What is being asked =>
Reproduce the records below word for word, beginning with their first line and continuing through the line that reads "9: (505, 246)".

The input =>
[START]

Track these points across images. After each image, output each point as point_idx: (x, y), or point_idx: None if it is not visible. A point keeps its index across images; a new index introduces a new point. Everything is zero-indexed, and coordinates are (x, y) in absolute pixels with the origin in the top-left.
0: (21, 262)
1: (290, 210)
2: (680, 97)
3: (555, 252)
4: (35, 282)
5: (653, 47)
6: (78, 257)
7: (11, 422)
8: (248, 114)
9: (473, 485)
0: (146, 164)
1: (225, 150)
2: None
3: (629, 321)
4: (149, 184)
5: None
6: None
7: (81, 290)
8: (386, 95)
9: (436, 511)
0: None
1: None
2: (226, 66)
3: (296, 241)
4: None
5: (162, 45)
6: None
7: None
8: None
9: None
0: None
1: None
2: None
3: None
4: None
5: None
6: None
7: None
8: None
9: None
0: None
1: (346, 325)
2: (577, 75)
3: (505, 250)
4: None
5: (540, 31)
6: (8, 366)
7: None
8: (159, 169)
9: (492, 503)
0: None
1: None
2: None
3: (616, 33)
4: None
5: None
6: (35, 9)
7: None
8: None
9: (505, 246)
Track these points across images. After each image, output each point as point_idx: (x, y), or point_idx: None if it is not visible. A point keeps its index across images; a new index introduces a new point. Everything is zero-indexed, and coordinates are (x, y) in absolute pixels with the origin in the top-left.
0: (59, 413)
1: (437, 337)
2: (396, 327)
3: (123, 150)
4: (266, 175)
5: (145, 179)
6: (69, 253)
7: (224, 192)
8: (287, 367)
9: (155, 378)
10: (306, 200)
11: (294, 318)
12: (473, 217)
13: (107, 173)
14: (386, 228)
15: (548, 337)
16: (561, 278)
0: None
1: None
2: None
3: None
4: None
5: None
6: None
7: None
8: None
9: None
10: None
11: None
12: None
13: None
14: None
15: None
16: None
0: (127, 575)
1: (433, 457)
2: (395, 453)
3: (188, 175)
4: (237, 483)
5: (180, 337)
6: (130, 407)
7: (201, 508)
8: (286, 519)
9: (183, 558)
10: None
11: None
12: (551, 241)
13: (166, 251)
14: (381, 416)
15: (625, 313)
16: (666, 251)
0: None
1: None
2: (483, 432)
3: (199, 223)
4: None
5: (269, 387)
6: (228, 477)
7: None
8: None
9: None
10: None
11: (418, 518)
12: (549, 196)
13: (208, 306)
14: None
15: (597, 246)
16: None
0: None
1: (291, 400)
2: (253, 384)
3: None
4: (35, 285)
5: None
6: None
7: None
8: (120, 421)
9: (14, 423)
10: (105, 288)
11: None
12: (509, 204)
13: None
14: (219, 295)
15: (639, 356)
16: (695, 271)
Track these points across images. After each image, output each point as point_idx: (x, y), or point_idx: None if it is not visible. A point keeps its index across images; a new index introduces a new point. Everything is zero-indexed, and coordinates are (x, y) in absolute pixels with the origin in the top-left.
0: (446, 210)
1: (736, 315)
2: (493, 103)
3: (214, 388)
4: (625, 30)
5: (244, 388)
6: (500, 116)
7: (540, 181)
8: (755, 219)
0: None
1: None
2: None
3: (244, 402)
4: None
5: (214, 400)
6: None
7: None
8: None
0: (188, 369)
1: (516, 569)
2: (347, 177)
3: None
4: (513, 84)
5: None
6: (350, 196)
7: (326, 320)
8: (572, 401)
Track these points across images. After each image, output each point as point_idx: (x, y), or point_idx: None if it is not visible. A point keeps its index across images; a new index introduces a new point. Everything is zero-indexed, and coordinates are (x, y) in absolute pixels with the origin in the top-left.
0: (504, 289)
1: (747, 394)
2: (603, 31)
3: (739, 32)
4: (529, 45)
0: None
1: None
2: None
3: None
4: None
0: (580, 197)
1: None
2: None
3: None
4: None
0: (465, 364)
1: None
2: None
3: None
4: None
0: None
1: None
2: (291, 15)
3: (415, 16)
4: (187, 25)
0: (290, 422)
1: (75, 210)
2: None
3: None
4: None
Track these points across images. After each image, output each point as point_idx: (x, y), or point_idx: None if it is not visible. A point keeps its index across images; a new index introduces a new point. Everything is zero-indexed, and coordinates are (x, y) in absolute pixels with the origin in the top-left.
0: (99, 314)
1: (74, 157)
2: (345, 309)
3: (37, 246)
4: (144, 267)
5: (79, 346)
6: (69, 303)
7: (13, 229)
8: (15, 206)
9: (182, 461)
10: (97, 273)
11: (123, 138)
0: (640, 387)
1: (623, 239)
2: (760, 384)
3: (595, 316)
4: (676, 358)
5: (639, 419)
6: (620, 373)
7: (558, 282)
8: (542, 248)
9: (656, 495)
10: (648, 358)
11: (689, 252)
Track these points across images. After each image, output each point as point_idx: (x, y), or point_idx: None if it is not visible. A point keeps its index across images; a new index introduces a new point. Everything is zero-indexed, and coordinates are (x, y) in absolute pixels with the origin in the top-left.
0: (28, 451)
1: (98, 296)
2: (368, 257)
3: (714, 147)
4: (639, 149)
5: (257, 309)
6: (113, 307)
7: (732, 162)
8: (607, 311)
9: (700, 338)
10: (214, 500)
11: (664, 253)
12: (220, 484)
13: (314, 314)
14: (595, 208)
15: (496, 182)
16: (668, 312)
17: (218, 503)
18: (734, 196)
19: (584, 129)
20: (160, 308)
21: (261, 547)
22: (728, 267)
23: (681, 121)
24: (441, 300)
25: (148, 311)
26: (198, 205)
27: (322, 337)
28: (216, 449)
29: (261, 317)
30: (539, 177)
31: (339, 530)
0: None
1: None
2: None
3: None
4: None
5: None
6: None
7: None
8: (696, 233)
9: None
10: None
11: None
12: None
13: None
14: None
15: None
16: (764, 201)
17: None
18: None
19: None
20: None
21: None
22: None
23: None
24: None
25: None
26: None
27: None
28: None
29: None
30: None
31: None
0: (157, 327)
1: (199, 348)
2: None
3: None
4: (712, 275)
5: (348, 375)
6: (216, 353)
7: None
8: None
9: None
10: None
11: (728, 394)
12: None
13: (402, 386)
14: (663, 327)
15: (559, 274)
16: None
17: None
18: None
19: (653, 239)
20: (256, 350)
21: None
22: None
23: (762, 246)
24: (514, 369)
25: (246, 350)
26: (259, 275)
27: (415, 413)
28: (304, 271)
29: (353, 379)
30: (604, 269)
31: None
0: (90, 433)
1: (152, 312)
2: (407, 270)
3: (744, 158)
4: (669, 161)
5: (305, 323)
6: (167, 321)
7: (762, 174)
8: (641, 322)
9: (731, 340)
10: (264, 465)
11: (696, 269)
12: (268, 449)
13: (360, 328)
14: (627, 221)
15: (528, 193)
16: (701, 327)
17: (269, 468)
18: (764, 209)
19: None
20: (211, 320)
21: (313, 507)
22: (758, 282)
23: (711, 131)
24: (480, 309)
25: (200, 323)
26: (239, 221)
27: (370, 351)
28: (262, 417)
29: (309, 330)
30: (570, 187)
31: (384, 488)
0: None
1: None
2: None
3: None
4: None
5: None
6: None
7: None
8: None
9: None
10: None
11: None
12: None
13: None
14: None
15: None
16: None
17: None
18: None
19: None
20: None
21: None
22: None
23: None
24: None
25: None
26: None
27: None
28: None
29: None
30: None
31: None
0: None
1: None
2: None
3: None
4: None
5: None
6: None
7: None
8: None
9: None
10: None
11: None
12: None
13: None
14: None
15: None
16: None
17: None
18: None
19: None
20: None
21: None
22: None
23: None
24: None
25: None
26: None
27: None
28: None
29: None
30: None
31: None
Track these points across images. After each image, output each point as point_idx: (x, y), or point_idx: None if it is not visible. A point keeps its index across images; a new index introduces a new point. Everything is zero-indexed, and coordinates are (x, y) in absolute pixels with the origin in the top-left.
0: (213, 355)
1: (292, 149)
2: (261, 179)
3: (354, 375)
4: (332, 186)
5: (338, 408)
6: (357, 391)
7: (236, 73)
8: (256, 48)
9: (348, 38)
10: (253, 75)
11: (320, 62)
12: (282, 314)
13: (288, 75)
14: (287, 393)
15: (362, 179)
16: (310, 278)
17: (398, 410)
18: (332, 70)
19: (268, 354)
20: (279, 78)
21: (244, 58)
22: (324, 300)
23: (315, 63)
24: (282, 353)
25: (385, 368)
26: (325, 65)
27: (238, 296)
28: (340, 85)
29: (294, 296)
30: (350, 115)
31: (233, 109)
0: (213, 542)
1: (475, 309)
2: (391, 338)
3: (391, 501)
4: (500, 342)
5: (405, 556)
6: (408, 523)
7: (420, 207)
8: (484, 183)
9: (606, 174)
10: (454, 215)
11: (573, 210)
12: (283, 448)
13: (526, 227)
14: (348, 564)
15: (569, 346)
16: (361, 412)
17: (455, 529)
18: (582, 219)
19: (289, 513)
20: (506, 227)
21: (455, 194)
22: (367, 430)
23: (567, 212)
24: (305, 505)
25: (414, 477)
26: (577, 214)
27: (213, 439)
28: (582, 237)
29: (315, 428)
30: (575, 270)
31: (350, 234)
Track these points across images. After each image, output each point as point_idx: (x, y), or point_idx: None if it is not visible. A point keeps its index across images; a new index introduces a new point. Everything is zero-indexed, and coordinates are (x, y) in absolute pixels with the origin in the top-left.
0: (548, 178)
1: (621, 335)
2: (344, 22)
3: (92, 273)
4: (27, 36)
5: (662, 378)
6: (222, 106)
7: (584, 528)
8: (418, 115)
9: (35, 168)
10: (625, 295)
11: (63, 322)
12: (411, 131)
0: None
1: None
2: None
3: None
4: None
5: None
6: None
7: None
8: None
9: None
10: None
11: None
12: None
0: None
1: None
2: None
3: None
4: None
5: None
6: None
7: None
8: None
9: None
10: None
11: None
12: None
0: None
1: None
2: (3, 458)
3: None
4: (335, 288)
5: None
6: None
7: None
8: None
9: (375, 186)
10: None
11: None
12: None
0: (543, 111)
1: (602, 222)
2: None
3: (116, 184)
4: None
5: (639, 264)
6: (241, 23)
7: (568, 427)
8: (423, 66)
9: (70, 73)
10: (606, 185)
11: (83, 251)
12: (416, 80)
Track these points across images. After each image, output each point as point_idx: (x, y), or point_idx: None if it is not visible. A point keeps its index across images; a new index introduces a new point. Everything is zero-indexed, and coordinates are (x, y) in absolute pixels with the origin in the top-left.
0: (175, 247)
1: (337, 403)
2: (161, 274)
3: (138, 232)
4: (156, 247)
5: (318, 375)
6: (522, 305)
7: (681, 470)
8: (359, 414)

[END]

Task output =>
Track these points across images. After each image, output each point as point_idx: (x, y), or point_idx: None if it is not visible. A point keeps its index across images; a new index introduces a new point. Everything is zero-indexed, and coordinates are (x, y) in absolute pixels with the origin in the top-left.
0: (21, 262)
1: (290, 210)
2: (680, 97)
3: (555, 252)
4: (35, 282)
5: (653, 47)
6: (78, 257)
7: (11, 422)
8: (248, 114)
9: (473, 485)
0: (146, 164)
1: (225, 150)
2: None
3: (629, 321)
4: (149, 184)
5: None
6: None
7: (81, 290)
8: (386, 95)
9: (436, 511)
0: None
1: None
2: (226, 66)
3: (296, 241)
4: None
5: (162, 45)
6: None
7: None
8: None
9: None
0: None
1: None
2: None
3: None
4: None
5: None
6: None
7: None
8: None
9: None
0: None
1: (346, 325)
2: (577, 75)
3: (505, 250)
4: None
5: (540, 31)
6: (8, 366)
7: None
8: (159, 169)
9: (492, 503)
0: None
1: None
2: None
3: (616, 33)
4: None
5: None
6: (35, 9)
7: None
8: None
9: (505, 246)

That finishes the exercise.